L’Algérie, la Ligue arabe et la Syrie
Après le report de la réunion ministérielle à Djeddah
Par Merzak Tigrine
L’Algérie, qui a affiché publiquement son opposition à une intervention militaire en Syrie et à une solution de cette crise par un changement de régime dans ce
pays, n’est plus en odeur de sainteté avec les pays membres de la Ligue arabe, favorables et activant pour un règlement de ce genre.
À la surprise générale, la Ligue arabe a reporté sa réunion ministérielle, qui devait se tenir à Djeddah et qui “étudiait les développements en Syrie et l'action politique” à entreprendre
après la démission de Kofi Annan, émissaire de l'organisation panarabe arabe et de l'ONU.

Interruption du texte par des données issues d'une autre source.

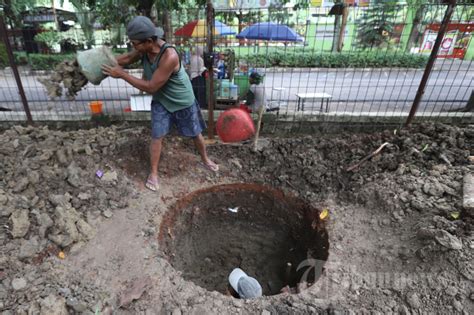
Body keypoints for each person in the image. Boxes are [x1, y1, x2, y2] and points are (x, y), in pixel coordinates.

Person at [101, 16, 218, 192]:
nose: (133, 47)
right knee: (157, 136)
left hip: (182, 101)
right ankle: (154, 173)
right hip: (162, 101)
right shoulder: (143, 50)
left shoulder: (169, 55)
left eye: (135, 43)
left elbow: (151, 86)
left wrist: (122, 75)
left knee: (195, 134)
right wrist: (101, 63)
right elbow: (125, 59)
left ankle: (205, 159)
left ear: (149, 41)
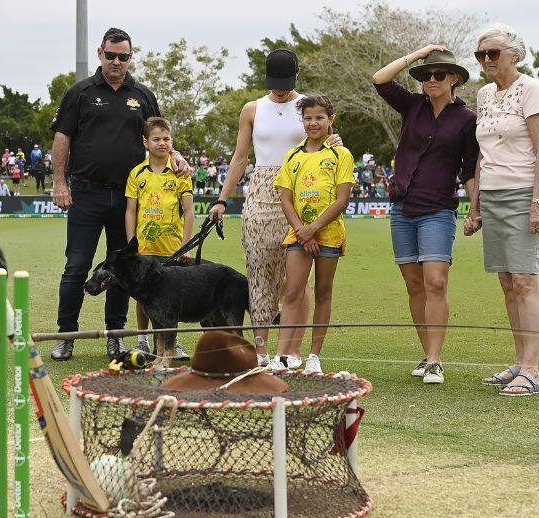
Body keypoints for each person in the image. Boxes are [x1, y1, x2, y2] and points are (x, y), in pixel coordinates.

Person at [49, 27, 191, 361]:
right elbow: (62, 137)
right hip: (86, 193)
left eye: (123, 56)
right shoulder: (80, 91)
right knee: (77, 266)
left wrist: (177, 154)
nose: (116, 61)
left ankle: (116, 336)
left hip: (129, 200)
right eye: (110, 55)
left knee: (123, 269)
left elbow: (159, 135)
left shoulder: (141, 94)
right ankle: (65, 335)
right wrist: (59, 181)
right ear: (100, 53)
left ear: (131, 57)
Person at [207, 49, 342, 366]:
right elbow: (241, 158)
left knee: (297, 278)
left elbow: (329, 143)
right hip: (262, 192)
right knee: (259, 275)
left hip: (303, 192)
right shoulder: (252, 109)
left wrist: (336, 142)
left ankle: (291, 351)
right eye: (275, 83)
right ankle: (261, 350)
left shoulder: (309, 107)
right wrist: (222, 198)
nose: (280, 90)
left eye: (285, 83)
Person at [373, 45, 479, 384]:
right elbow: (379, 79)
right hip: (403, 207)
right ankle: (426, 353)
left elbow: (469, 170)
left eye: (439, 74)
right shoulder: (412, 106)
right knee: (413, 284)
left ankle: (435, 360)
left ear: (454, 80)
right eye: (426, 75)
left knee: (436, 280)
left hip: (438, 208)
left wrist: (475, 209)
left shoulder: (467, 120)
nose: (431, 80)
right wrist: (423, 53)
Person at [464, 23, 539, 397]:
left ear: (514, 55)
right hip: (494, 195)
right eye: (480, 54)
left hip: (523, 194)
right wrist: (476, 205)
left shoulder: (531, 88)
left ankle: (532, 370)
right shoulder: (484, 94)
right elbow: (485, 153)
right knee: (506, 282)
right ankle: (519, 362)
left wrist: (537, 201)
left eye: (493, 53)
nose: (486, 60)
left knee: (525, 280)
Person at [270, 95, 355, 373]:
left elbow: (342, 200)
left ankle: (314, 356)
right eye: (308, 118)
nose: (313, 123)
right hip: (299, 235)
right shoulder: (293, 155)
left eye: (319, 117)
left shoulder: (340, 154)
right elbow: (285, 197)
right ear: (302, 121)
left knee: (323, 293)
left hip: (328, 235)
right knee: (292, 291)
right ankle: (282, 355)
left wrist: (314, 229)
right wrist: (301, 231)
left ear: (331, 120)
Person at [124, 117, 195, 358]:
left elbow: (189, 211)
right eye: (156, 139)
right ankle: (143, 340)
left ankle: (171, 344)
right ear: (145, 142)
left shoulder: (180, 173)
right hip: (144, 247)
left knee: (171, 298)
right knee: (143, 296)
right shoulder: (137, 173)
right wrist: (130, 245)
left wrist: (186, 246)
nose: (162, 143)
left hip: (172, 249)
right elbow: (130, 211)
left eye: (166, 139)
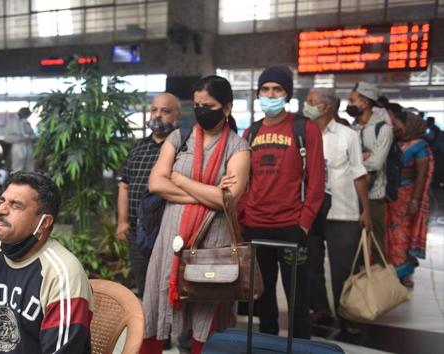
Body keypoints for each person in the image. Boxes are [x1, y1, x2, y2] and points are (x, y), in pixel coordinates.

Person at [141, 75, 251, 354]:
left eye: (209, 105)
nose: (201, 110)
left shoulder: (239, 148)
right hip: (171, 242)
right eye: (198, 104)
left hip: (212, 246)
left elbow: (228, 200)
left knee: (206, 313)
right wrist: (208, 194)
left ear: (226, 108)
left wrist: (179, 179)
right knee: (158, 305)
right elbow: (156, 183)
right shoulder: (180, 138)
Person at [0, 172, 92, 353]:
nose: (1, 211)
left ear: (44, 222)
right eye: (2, 201)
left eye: (16, 205)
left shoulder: (64, 275)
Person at [240, 66, 325, 339]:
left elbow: (316, 182)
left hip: (291, 227)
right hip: (255, 227)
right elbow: (243, 183)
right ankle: (267, 346)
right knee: (262, 300)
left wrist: (303, 224)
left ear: (287, 94)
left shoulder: (305, 129)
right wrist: (242, 221)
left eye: (277, 89)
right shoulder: (250, 133)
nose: (270, 94)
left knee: (298, 301)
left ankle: (299, 347)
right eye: (265, 90)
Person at [303, 88, 372, 333]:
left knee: (344, 266)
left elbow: (358, 173)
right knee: (310, 262)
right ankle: (319, 308)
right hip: (309, 210)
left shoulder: (347, 136)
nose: (306, 105)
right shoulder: (302, 134)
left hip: (342, 209)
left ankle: (347, 313)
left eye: (311, 101)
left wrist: (366, 211)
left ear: (326, 107)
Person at [117, 92, 182, 298]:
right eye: (154, 110)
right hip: (137, 232)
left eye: (165, 111)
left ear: (176, 117)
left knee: (168, 288)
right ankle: (148, 330)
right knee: (144, 289)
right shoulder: (138, 148)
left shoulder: (183, 148)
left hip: (167, 230)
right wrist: (122, 221)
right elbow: (124, 186)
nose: (157, 115)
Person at [385, 112, 433, 288]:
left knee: (402, 235)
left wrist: (415, 200)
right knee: (389, 233)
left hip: (406, 196)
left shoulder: (420, 147)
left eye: (398, 124)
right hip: (391, 195)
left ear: (410, 125)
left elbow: (421, 176)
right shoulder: (396, 143)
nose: (396, 128)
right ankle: (389, 270)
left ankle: (404, 272)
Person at [348, 81, 393, 264]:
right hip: (352, 196)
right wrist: (363, 155)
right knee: (354, 245)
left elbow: (376, 162)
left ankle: (381, 285)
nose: (349, 104)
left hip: (374, 196)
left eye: (352, 100)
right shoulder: (352, 129)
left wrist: (355, 158)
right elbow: (342, 160)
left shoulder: (383, 129)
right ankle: (358, 287)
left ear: (365, 103)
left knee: (377, 242)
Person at [10, 107, 36, 172]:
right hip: (18, 147)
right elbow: (7, 138)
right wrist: (21, 138)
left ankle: (29, 181)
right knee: (18, 169)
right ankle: (17, 181)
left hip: (29, 147)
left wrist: (30, 137)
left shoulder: (27, 122)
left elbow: (33, 134)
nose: (27, 117)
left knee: (30, 168)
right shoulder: (12, 122)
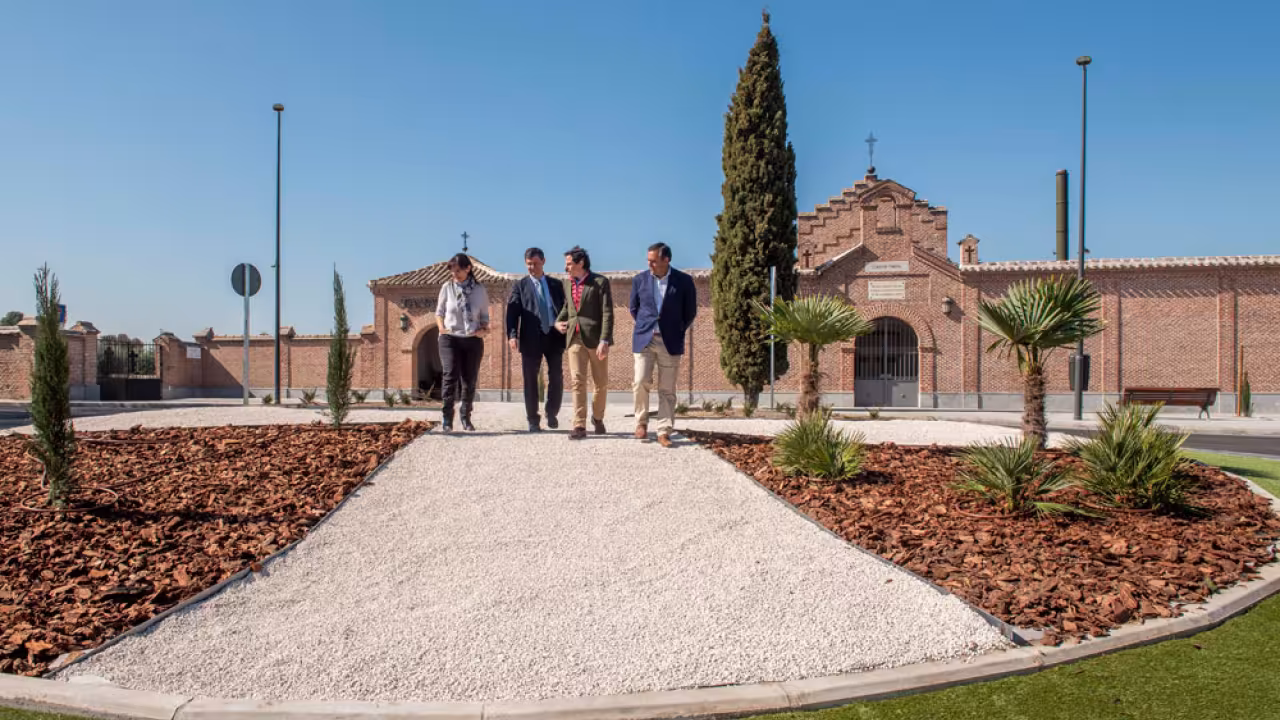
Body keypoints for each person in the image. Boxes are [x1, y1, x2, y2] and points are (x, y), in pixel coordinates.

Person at [629, 242, 697, 447]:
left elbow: (690, 312)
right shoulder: (639, 280)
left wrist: (675, 330)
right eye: (648, 260)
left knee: (667, 389)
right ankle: (641, 423)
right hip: (645, 339)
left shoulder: (684, 281)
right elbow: (634, 308)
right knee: (640, 381)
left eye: (653, 261)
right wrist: (646, 326)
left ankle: (664, 430)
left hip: (670, 342)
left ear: (666, 260)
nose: (649, 264)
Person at [554, 246, 613, 440]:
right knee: (577, 381)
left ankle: (597, 417)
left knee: (600, 383)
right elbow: (568, 307)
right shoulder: (567, 283)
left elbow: (607, 312)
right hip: (575, 338)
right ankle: (579, 424)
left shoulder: (600, 282)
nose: (566, 268)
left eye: (569, 264)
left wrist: (604, 339)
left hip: (596, 340)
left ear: (580, 263)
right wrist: (557, 322)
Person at [506, 247, 566, 432]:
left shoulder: (556, 285)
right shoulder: (520, 286)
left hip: (554, 336)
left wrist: (562, 324)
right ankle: (533, 419)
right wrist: (512, 334)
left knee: (556, 376)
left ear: (544, 262)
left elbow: (565, 308)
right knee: (530, 379)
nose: (532, 267)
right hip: (531, 338)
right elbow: (512, 312)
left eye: (536, 263)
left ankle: (552, 412)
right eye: (529, 264)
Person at [434, 253, 490, 432]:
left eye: (458, 270)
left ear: (468, 269)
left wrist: (483, 329)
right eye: (452, 271)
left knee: (469, 379)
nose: (454, 274)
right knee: (449, 375)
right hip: (449, 338)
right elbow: (439, 312)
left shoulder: (480, 290)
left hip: (472, 339)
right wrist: (442, 329)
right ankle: (447, 419)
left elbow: (484, 318)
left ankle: (466, 417)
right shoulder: (447, 287)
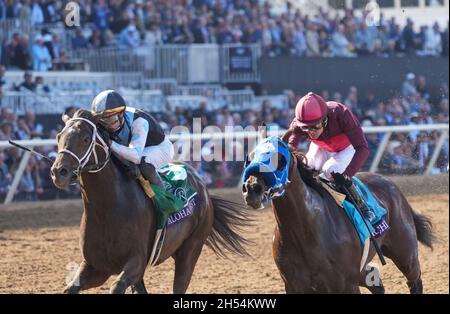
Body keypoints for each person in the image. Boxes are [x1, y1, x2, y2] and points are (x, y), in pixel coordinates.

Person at [287, 92, 374, 222]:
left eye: (315, 126)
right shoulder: (298, 124)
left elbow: (363, 149)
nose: (311, 132)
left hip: (346, 148)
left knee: (331, 170)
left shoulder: (342, 114)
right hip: (321, 147)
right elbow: (290, 150)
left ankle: (362, 206)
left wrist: (347, 175)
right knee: (306, 167)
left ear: (325, 119)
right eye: (306, 128)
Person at [90, 90, 173, 188]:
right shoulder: (106, 123)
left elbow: (136, 156)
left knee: (143, 163)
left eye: (111, 120)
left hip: (160, 149)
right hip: (134, 150)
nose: (108, 126)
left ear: (121, 114)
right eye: (103, 121)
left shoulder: (139, 121)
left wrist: (110, 143)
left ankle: (164, 191)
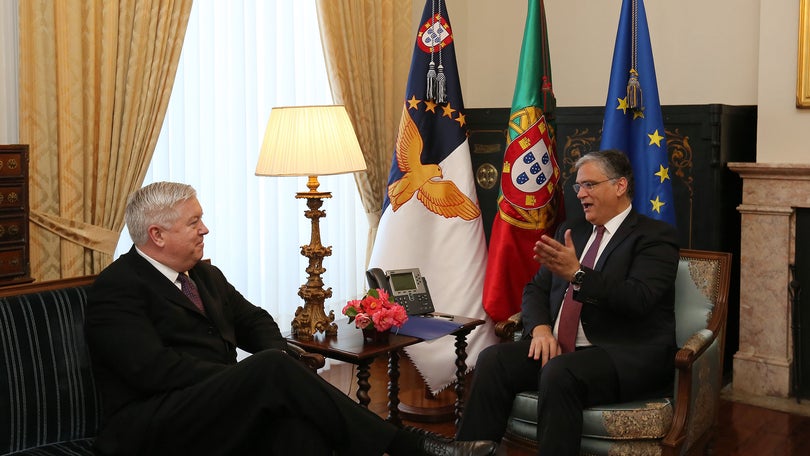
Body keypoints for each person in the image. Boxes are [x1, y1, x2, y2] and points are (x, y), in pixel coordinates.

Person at [85, 181, 497, 456]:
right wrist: (246, 379)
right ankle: (410, 446)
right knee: (270, 372)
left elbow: (256, 320)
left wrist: (274, 359)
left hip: (217, 407)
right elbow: (154, 371)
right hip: (152, 424)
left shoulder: (204, 274)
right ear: (157, 235)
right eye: (194, 222)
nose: (205, 229)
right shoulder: (117, 289)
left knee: (302, 433)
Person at [456, 149, 680, 454]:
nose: (580, 194)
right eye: (578, 187)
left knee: (561, 372)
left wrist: (578, 274)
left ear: (620, 186)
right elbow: (535, 289)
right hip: (560, 348)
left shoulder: (654, 236)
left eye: (589, 185)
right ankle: (469, 451)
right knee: (493, 359)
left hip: (621, 353)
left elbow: (638, 298)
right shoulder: (572, 231)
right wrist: (541, 329)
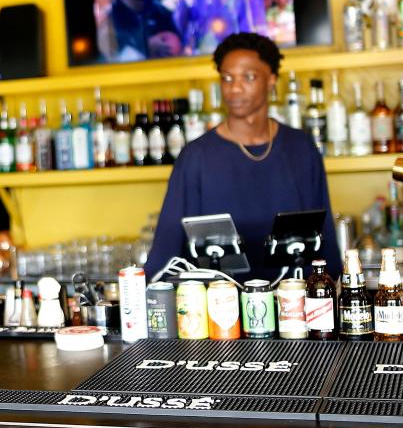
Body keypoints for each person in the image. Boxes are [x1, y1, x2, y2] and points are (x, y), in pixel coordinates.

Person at [145, 32, 339, 281]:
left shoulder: (300, 147)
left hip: (293, 306)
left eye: (248, 77)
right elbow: (167, 253)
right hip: (217, 309)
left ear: (271, 80)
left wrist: (334, 288)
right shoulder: (196, 157)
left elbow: (325, 240)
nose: (235, 88)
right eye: (227, 78)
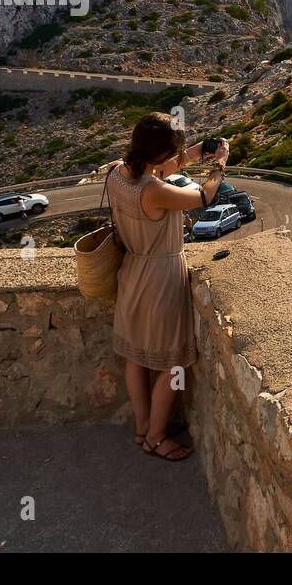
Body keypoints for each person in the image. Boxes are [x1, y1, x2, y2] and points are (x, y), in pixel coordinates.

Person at [104, 113, 228, 461]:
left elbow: (156, 166)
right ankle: (158, 438)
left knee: (136, 357)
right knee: (173, 365)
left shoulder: (116, 174)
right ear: (160, 154)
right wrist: (219, 164)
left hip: (132, 273)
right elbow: (204, 197)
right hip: (162, 277)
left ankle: (143, 429)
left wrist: (190, 153)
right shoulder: (155, 191)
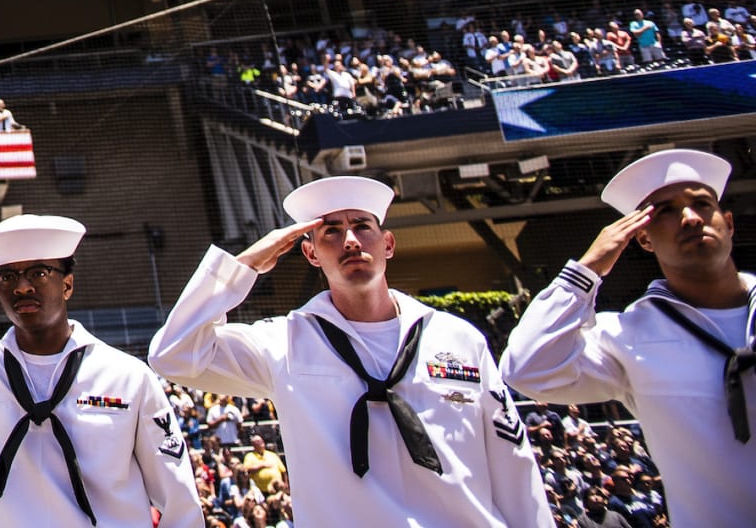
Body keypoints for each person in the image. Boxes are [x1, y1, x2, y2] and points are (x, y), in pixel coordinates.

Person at [149, 176, 549, 526]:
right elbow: (173, 353)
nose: (351, 241)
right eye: (331, 232)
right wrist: (243, 267)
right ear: (309, 253)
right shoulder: (284, 343)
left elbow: (513, 464)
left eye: (362, 226)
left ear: (388, 244)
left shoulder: (458, 339)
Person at [0, 215, 203, 527]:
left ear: (68, 285)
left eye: (39, 273)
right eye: (8, 276)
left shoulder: (126, 375)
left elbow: (178, 500)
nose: (22, 287)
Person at [499, 149, 756, 527]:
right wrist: (585, 272)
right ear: (643, 239)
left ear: (728, 223)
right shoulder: (626, 336)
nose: (689, 217)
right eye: (664, 211)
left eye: (702, 203)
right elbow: (527, 369)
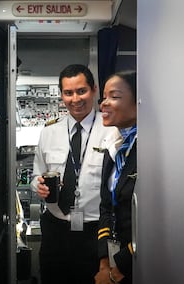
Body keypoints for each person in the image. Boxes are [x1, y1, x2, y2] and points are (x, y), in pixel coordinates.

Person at [30, 64, 121, 284]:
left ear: (94, 90)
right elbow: (36, 175)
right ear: (61, 95)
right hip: (56, 230)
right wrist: (38, 186)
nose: (75, 99)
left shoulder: (112, 130)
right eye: (68, 93)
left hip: (95, 231)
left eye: (81, 91)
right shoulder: (49, 132)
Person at [95, 70, 137, 284]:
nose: (104, 103)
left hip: (141, 263)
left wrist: (117, 271)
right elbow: (106, 206)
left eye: (115, 96)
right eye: (104, 97)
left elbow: (155, 224)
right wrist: (105, 263)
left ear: (139, 101)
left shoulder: (153, 151)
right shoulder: (113, 146)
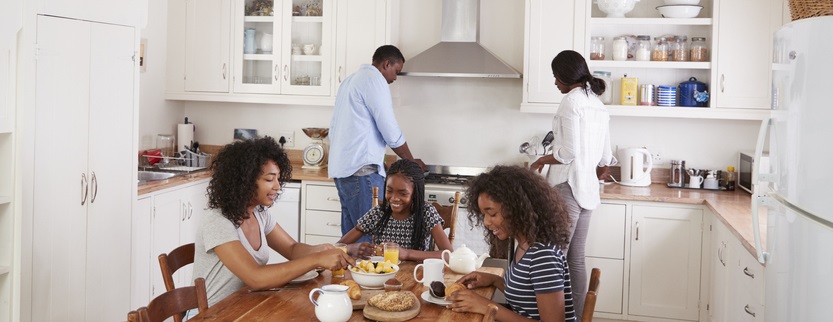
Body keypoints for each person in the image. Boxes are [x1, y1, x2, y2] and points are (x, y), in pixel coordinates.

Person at [190, 137, 355, 310]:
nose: (278, 186)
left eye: (278, 178)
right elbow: (256, 277)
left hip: (245, 307)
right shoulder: (217, 221)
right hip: (215, 314)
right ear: (244, 182)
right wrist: (316, 259)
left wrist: (322, 250)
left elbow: (291, 248)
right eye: (270, 179)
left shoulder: (259, 214)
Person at [530, 49, 617, 320]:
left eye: (556, 76)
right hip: (588, 190)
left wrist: (539, 161)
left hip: (567, 186)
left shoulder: (571, 102)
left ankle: (550, 317)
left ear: (566, 75)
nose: (555, 82)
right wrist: (593, 167)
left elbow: (567, 153)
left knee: (553, 260)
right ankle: (575, 318)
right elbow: (606, 158)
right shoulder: (598, 105)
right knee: (575, 260)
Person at [448, 165, 575, 322]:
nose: (486, 222)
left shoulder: (543, 257)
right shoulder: (523, 243)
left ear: (516, 208)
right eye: (483, 215)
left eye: (492, 213)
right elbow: (527, 297)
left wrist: (487, 306)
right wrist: (494, 280)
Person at [328, 45, 425, 243]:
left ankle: (350, 275)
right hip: (361, 174)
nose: (395, 78)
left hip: (344, 172)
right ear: (386, 64)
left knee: (350, 242)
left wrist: (380, 163)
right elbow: (389, 128)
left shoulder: (350, 81)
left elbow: (342, 129)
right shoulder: (374, 80)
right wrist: (410, 161)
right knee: (368, 241)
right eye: (396, 71)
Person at [337, 159, 452, 262]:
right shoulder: (379, 213)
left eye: (403, 193)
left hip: (416, 277)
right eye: (389, 191)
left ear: (415, 194)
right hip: (382, 276)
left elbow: (449, 255)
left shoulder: (426, 212)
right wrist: (352, 248)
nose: (394, 198)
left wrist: (406, 253)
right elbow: (337, 247)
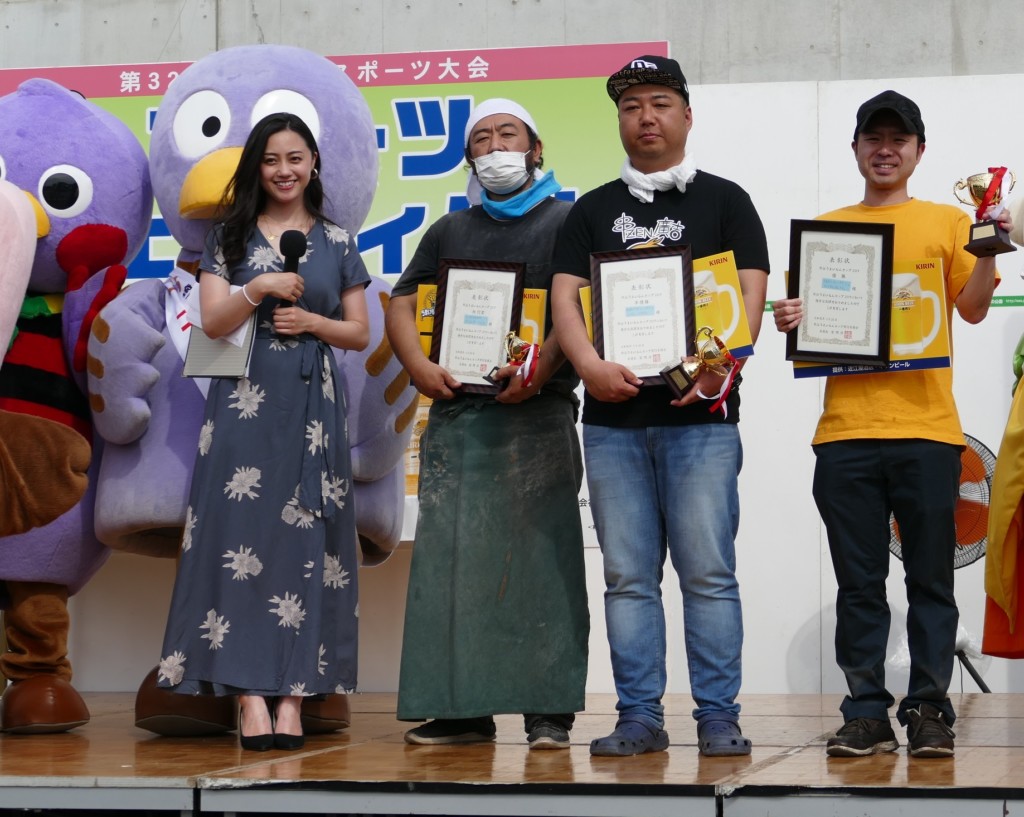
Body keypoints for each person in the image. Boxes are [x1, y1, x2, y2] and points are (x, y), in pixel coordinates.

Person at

Selon une source diplomatique bien informée, ce report, suivi d’une réunion restreinte des pays membres du Conseil de coopération du Golfe (CCG), “ne peut
être interprété que comme une fuite en avant des pays arabes, qui font une fixation sur le changement de régime en Syrie comme seule solution à la crise que vit ce pays”. Et comme la position
algérienne, à l’instar de celle d’un nombre restreint de pays membres de la Ligue arabe, s’est opposée à cette vision, une pression a été exercée afin que cette réunion soit reportée pour éviter
la confrontation.
Le fait que les États membres du CCG, dont la position sur la Syrie est syrienne car appelant tous à un départ du régime de Bachar al-Assad, se soient réunis
le jour même en soirée atteste de leur volonté d’imposer leurs vues. Notre source estime également qu’ils ne voulaient pas discuter de ce problème en présence de l’Algérie, pour ne pas avoir à
afficher aussi publiquement leur opposition à la nomination par le secrétaire général des Nations unies du diplomate algérien, Lakhdar Brahimi, en qualité de médiateur de l’ONU et de la Ligue
arabe, en remplacement de Kofi Annan, démissionnaire. En effet, les pays du Golfe activant pour un départ de Bachar al-Assad, sous la houlette du Qatar et de l’Arabie Saoudite, redoutent fort que
l’ancien ministre algérien des Affaires étrangères n’épouse point leur point de vue sur la question. Par ailleurs, la question de la présence de la Syrie au sommet de l’Organisation de la
conférence islamique (OCI) d’aujourd’hui n’aurait pas fait l’unanimité lors de la réunion ministérielle de la Ligue arabe, parce que l’Algérie et d’autres pays ont toujours milité pour une
représentation de Damas.
Dans ce cadre, notre source nous a appris que l’Algérie défendra sa position lors de la réunion ministérielle de l’OCI devant prendre une décision à ce sujet. Comme la participation est plus importante au niveau de l’OCI avec une soixantaine de pays, contre une vingtaine seulement pour la Ligue arabe, le Qatar, l’Arabie Saoudite et leurs compères auront toutes les peines du monde à se faire entendre, d’autant plus que l’un des principaux soutiens de Bachar al-Assad, le président iranien Mahmoud Ahmadinejad, pèsera de tout son poids en faveur de Damas.